Many residents argue the big development will ruin their small town feel. 

"The outside of town has been ruined, but if you come back in to the old part of Mandeville, it's the same as it was when I was a kid," resident Susie Wiedeman said. "But if they build Port Marigny, it's going to ruin that. It's going to be like anyplace U.S.A." 

"The traffic on Monroe St. will be unbearable," resident Ann Marie Fargason said. 

Port Marigny would no doubt increase traffic in the small community of Old Mandeville with the possibility of bringing in hundreds of families to the quiet lakefront. 

But developers say if they made the project any smaller they would fail to profit off the multi- million dollar investment. 

"This has to be constructed, cleaned and made into a project that's going to be profitable, and that's property rights. That's fairness and we're working with the city. We're doing this exactly in accordance of what city law dictates," spokesman for the developer James Hartman said. 

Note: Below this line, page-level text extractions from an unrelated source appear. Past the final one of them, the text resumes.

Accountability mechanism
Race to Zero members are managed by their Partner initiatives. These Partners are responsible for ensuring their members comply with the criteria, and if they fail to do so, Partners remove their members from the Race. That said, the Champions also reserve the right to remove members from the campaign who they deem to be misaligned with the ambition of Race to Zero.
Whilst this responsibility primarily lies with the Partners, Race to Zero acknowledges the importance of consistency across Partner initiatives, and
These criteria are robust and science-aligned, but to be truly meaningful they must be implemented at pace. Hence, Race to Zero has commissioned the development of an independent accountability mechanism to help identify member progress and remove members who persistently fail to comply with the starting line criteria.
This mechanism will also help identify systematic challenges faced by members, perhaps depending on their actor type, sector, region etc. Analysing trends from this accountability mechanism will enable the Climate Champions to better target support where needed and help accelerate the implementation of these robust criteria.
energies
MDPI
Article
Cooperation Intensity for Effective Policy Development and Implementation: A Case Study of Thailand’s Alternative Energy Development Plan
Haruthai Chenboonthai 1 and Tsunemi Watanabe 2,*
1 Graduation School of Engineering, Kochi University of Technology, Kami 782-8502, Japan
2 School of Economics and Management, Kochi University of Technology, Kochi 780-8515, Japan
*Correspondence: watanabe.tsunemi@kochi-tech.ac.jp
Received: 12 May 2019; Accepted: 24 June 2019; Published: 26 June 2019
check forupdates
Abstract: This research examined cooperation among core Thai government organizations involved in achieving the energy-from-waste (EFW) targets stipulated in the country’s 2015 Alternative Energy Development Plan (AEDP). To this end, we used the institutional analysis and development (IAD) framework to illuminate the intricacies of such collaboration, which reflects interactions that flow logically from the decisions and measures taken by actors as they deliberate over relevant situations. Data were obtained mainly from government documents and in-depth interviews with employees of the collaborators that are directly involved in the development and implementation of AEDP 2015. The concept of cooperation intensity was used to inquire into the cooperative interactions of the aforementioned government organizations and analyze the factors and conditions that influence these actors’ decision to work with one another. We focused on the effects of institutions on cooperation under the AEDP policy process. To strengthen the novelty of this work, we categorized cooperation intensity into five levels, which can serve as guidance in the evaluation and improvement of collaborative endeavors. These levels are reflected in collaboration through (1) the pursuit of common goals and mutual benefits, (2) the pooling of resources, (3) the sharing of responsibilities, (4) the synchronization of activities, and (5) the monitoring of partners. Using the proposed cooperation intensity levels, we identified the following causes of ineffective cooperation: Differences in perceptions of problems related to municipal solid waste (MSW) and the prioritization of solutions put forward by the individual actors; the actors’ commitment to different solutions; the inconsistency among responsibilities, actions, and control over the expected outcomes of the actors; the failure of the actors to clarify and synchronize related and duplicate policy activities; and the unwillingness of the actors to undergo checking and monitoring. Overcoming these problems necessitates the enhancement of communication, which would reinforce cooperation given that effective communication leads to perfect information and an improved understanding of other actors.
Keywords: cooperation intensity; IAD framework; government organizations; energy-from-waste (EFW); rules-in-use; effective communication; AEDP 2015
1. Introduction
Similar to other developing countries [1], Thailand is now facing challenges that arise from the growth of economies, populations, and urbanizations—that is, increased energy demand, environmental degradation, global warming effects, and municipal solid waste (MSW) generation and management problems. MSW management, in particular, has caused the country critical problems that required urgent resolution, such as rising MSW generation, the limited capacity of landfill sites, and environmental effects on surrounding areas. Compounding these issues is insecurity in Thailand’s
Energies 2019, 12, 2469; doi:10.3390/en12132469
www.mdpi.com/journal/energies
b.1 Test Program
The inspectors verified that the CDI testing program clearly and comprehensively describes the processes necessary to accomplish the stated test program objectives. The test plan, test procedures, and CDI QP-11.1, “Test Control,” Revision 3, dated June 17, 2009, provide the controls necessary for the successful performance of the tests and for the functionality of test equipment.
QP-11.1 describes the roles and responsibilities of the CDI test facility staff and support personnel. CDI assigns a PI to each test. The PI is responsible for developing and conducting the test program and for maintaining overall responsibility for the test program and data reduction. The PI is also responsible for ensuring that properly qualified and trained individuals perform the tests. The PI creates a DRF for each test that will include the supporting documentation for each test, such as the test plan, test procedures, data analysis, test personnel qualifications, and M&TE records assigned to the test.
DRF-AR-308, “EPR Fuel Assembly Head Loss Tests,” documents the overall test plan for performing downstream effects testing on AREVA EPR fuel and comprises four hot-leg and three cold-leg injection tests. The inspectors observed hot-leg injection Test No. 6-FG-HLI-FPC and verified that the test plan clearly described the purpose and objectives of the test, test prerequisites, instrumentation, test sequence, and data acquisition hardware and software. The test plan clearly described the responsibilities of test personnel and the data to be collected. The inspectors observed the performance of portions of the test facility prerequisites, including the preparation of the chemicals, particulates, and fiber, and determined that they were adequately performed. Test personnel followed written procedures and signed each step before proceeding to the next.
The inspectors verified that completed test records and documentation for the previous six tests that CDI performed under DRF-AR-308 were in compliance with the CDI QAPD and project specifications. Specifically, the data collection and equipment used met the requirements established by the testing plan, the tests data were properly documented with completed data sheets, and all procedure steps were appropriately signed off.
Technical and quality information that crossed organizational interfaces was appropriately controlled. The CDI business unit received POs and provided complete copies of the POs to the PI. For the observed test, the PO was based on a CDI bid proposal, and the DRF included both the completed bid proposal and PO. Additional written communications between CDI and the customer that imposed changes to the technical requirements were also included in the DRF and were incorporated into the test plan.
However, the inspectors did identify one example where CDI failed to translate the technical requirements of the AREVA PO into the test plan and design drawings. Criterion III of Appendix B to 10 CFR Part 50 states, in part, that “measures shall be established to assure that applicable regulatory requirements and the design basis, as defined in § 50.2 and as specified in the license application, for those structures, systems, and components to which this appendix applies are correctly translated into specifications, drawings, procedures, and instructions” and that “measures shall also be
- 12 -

"I have not met anybody who wants it to stay a concrete block everyone wants it developed. Most people want the density to come down a little bit," council chair Clay Madden said. 

Madden and his fellow council members are reviewing the project. The chairman agrees Port Marigny is well within the city's zoning laws. 

"I think it's been long and tedious but necessary. We covered our bases. We've researched this very well and we're going to make the best decision for both the developer and the constituents," Madden said.  

Council members also say they want zero adverse affects on the community. 

But as the city accommodates the developers by granting them servitude on sections of land to build Port Marigny, residents feel their concerns are not being heard. 

"We want considerable less density. I don't think they'll do it," Fargason said.  

"They've said they aren't going to shrink it so I doubt their going to shrink it. So if that's the case I'd just rather they not put anything there at all," Wiedeman said. "I'd rather there be something there though."

If this project is approved, it would take years to construct. 

There is also talks of the adjacent property also being developed by the landowner into condos. 

The council hopes to make their final decision on the project by Thanksgiving this year, according to Madden. 

There is a special council meeting on Wednesday to discuss the issue.